The chamber of deputies, the lower house of Argentina's Congress, had voted 129–123 last Thursday in favor of a legislation that seeks to legalize abortions up to the 14th week of pregnancy.
In a statement, the bishops' conference expressed disappointment for the vote, saying: "This decision hurts us Argentines. But the pain for the abandonment and the exclusion of innocents must be transformed into strength and hope, to continue fighting for the dignity of all human life."
The proposal is also aimed at legalizing the procedure to protect the psychological health of the mother and in cases of fetal deformity.
According to Catholic Herald, the legislation must be approved by the Senate before it can be turned into law.
Guillermo Galeano, spokesman for the Diocese of Lomas de Zamora, believes that it will be harder for the bill to get approval in the Senate, but expressed concern that it could still pass.
"It's a surprise what happened today, so what happens in the Senate could also be a surprise," Galeano said, as reported by Catholic Herald.
President Mauricio Macri, who claimed to be pro-life, said that he will not veto the legislation when it reaches his desk.
The bishops' conference said that the legislation should prompt the church to step up its efforts in reaching out to those who are affected by abortion or unwanted pregnancies.
"As pastors, this recent time has caused us to recognize weaknesses in our pastoral work: integral sexual education in our educational institutes, the full recognition of women and men, and the accompaniment of women who are exposed to abortion or who have gone through this trauma. All of these are calls of a reality, which demands a response as a church," the conference stated, as reported by Catholic Herald.
A government survey has indicated that Argentinians are split on the issue of abortion.

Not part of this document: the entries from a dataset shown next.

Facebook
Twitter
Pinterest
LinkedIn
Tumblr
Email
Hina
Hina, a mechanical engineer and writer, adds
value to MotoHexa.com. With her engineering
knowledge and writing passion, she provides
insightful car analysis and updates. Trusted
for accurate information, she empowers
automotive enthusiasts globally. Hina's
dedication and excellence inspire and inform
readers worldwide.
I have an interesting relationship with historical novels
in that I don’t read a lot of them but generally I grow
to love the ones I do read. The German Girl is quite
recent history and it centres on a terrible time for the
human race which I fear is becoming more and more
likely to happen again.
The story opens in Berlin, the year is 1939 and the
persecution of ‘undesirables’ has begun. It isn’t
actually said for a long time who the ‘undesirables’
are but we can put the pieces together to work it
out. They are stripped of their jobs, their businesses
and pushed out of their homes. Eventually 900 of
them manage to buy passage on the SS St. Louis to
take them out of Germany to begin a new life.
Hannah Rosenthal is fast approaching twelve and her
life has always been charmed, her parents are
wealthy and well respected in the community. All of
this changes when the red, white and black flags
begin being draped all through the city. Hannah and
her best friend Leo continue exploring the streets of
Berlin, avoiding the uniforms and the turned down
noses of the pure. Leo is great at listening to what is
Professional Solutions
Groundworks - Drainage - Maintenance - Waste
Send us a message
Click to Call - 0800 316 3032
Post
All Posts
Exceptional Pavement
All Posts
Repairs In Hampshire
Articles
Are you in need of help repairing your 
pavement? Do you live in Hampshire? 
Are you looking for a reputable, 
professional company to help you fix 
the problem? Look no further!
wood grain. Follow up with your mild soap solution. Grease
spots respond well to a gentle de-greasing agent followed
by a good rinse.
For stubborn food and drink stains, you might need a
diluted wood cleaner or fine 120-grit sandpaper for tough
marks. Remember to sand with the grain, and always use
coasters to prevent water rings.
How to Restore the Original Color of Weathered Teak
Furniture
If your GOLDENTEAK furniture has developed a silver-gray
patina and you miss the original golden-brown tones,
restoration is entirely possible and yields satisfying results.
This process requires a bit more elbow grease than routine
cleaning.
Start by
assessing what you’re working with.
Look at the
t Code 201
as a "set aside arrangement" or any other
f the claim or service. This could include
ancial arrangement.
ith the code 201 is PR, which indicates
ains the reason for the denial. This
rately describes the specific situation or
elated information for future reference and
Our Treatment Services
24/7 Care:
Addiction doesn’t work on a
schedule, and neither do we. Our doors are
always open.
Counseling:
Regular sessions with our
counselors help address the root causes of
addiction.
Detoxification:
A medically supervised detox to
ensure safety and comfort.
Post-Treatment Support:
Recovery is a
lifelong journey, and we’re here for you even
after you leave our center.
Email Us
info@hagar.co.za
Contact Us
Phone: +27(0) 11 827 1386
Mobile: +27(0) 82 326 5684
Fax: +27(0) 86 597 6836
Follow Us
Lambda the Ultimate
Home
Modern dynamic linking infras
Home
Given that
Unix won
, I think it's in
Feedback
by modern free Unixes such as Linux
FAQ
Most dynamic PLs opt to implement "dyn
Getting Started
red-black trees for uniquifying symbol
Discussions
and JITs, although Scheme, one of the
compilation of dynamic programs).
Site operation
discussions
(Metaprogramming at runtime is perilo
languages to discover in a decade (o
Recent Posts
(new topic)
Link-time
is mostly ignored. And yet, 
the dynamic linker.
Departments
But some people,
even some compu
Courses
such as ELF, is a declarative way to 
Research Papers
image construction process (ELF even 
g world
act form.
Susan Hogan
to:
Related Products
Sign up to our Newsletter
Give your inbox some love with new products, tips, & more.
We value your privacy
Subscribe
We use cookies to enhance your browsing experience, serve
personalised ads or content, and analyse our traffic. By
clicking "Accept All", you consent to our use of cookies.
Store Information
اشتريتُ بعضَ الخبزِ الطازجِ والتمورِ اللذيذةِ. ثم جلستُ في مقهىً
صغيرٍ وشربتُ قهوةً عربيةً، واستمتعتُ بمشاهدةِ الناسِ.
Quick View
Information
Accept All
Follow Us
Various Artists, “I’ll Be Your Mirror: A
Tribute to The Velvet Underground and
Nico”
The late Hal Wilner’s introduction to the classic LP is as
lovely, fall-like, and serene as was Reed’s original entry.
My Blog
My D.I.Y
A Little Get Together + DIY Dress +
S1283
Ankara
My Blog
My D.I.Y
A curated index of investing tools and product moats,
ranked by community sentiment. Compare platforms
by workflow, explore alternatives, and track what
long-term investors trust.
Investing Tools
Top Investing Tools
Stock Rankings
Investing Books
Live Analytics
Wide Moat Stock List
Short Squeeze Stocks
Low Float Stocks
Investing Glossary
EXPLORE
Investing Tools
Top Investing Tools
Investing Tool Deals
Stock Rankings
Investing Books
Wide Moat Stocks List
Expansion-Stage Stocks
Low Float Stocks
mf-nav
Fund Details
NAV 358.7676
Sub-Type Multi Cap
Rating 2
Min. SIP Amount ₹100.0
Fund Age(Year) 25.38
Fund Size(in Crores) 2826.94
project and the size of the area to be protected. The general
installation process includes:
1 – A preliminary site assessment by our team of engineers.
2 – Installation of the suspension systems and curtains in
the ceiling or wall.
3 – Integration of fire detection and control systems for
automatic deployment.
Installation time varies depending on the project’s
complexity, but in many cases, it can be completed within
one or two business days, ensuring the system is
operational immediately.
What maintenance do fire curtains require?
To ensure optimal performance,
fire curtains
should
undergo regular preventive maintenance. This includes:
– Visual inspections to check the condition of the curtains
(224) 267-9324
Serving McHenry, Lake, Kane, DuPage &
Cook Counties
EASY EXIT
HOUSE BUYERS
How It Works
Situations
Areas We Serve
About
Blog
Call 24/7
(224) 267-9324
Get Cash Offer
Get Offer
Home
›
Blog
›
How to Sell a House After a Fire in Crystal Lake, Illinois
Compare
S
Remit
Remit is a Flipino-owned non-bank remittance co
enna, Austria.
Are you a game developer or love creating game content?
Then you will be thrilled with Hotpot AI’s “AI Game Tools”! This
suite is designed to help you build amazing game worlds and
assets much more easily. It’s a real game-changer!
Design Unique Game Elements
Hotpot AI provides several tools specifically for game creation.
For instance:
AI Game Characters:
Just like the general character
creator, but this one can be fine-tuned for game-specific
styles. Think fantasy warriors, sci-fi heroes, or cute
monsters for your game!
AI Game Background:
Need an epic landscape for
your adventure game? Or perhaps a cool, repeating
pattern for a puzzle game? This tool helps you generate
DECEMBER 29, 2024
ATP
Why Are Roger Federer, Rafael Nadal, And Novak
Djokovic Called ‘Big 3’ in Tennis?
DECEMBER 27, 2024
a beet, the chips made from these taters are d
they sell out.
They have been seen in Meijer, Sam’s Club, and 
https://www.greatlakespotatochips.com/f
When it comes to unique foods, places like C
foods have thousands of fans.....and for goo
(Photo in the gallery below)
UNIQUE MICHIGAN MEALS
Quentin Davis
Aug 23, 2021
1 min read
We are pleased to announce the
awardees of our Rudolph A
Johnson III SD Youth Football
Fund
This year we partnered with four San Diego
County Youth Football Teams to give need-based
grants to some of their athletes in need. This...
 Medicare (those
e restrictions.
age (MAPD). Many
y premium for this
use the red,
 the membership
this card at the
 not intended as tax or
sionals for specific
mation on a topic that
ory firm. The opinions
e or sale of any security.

The poll conducted in April has shown that 45 percent of Argentinians are in favor of legalizing the procedure, while 46 percent were opposed.
Prior to the vote, more than three million Argentinians reportedly took part in a protest against the repeal of the country's ban on abortions.
Pro-choice activists have argued that despite being illegal, half a million abortions are being carried out in the country each year, resulting in fatal complications and other health issues on women.